Tiger Woods' Public Relations Failures
if you haven't heard about the Tiger Woods story by now, then come from out underneath the rock you've been hiding under.
Despite what you may think of Woods and his indiscretions or what you may think of him being back on the golf course in the distant future, one thing is unmistaken, his fall from PR and marketing grace was faster than the speed of light.
Here's the list to date: Gatorade drops his drink; prime-time TV spots featuring Woods are shelved; the bid to recognize him with the highest honor a civilian can get by the US is toast; AT&T and Gillette are potentially parting ways with him; and his relationship with Buick was canceled before the incident, but at this point, who really knows the truth?

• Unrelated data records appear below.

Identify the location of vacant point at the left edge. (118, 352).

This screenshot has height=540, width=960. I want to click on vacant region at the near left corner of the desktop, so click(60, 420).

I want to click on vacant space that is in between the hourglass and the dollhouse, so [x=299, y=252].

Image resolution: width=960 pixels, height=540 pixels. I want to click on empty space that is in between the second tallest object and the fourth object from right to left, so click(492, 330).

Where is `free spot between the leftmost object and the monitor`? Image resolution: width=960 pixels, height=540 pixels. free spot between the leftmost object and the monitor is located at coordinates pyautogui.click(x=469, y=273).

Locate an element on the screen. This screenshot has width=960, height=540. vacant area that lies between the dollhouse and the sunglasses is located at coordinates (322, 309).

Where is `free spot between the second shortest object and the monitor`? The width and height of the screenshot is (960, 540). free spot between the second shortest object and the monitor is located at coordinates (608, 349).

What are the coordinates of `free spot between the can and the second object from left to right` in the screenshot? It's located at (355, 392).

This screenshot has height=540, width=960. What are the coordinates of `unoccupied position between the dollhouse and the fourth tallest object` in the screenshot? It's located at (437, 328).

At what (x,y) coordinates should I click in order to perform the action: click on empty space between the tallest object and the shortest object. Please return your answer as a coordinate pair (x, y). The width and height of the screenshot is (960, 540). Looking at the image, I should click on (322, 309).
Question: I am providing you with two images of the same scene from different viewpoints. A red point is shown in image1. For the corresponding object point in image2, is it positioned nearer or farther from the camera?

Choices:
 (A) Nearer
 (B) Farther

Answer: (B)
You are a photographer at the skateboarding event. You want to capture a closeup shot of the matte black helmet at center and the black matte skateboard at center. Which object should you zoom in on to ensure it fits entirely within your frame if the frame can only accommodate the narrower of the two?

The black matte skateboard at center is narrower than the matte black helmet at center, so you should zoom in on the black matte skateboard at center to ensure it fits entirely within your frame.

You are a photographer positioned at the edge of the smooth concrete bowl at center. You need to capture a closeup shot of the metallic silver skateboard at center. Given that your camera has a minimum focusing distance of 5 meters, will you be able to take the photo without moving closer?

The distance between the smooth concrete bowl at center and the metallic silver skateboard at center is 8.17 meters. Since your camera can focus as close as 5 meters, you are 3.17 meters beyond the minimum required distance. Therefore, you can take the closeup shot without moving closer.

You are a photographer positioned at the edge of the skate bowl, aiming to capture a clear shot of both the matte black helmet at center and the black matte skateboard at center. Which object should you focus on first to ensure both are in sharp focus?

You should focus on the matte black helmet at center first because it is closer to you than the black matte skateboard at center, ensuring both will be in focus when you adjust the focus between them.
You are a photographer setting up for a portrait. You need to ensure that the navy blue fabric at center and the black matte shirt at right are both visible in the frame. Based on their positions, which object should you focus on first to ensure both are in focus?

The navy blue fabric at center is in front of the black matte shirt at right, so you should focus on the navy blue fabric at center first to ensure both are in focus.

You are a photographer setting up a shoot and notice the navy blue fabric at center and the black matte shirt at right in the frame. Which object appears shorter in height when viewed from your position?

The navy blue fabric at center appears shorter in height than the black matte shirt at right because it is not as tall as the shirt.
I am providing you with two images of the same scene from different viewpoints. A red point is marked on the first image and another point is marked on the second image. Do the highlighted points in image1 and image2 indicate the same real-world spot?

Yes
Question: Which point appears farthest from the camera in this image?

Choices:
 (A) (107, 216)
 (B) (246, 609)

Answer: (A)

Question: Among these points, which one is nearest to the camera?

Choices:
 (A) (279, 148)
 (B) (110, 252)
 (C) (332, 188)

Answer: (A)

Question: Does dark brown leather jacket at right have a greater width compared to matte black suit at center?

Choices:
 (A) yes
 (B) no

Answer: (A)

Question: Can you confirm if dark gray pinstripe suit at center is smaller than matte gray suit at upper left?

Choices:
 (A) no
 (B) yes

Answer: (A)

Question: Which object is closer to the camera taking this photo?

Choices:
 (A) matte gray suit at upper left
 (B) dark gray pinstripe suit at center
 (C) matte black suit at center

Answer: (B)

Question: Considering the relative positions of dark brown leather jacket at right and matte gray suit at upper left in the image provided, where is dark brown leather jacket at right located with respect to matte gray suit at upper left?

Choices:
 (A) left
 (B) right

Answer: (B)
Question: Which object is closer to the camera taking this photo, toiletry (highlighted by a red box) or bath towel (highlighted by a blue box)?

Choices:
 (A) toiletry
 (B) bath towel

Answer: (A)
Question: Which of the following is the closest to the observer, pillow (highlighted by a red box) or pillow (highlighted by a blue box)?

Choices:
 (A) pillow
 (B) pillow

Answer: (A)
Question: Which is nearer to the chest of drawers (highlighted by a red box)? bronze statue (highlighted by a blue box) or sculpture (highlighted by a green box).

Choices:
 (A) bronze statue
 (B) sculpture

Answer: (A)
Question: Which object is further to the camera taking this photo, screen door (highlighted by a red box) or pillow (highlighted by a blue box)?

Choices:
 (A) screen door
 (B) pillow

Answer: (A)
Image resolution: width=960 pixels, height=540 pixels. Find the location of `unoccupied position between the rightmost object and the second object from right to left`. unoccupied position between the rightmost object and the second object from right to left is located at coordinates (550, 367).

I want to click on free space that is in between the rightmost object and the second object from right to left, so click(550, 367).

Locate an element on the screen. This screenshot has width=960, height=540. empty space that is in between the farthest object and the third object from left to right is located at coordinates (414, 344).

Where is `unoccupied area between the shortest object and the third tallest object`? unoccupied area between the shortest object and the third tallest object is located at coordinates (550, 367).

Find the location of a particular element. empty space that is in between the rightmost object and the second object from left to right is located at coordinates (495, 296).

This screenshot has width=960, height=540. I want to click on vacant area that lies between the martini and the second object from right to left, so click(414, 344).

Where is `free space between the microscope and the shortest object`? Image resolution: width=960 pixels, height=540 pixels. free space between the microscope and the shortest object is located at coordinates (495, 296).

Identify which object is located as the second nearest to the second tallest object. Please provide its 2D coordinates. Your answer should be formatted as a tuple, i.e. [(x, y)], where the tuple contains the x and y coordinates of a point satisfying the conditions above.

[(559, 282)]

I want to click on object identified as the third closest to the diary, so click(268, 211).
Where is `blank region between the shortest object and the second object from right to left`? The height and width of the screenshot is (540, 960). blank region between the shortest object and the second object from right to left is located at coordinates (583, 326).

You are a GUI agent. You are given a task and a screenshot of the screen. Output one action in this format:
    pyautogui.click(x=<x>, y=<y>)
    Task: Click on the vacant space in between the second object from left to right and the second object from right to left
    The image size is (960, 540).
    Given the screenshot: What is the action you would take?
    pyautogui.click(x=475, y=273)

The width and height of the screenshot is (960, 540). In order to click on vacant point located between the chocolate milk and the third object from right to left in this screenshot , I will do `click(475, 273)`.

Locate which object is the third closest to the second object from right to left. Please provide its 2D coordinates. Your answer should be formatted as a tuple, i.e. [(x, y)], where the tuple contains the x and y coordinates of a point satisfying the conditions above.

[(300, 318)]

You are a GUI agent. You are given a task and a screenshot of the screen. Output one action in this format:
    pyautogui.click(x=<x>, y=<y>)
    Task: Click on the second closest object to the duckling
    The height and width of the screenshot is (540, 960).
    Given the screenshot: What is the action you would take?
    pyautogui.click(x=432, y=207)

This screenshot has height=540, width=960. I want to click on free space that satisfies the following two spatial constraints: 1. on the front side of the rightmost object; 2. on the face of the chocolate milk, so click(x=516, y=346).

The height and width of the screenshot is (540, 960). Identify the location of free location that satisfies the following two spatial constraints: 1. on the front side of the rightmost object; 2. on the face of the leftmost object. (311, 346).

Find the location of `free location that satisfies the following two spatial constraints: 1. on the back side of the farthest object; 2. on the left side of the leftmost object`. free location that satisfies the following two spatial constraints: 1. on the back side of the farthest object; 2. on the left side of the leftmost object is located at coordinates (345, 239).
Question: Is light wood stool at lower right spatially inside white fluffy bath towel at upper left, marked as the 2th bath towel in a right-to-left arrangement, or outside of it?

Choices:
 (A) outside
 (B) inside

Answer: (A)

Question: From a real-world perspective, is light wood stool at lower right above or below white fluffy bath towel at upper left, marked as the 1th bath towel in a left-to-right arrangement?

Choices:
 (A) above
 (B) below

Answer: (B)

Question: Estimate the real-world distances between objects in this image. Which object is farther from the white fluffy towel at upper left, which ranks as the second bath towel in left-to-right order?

I'm guessing that this list will grow more as the story takes additional twists and turns. Regardless of how things fall out, here's why Woods is losing a stronghold on endorsements and his marketability:
1. The minute the story broke of the car accident, his team should have had a vague prepared statement that scratched the surface as it related to the seriousness of the situation—i.e. this was more than an accident and the truth will come out soon.
2. He should have apologized to his wife publicly (on camera) and came out with the entire truth (regardless of how deep and disgusting it took his reputation down the rabbit hole). If he didn't want to take this tactic, he should have had a lawyer or a family representative speak to the media on his behalf. Written statements in a volatile situation like that just flame the fire even more.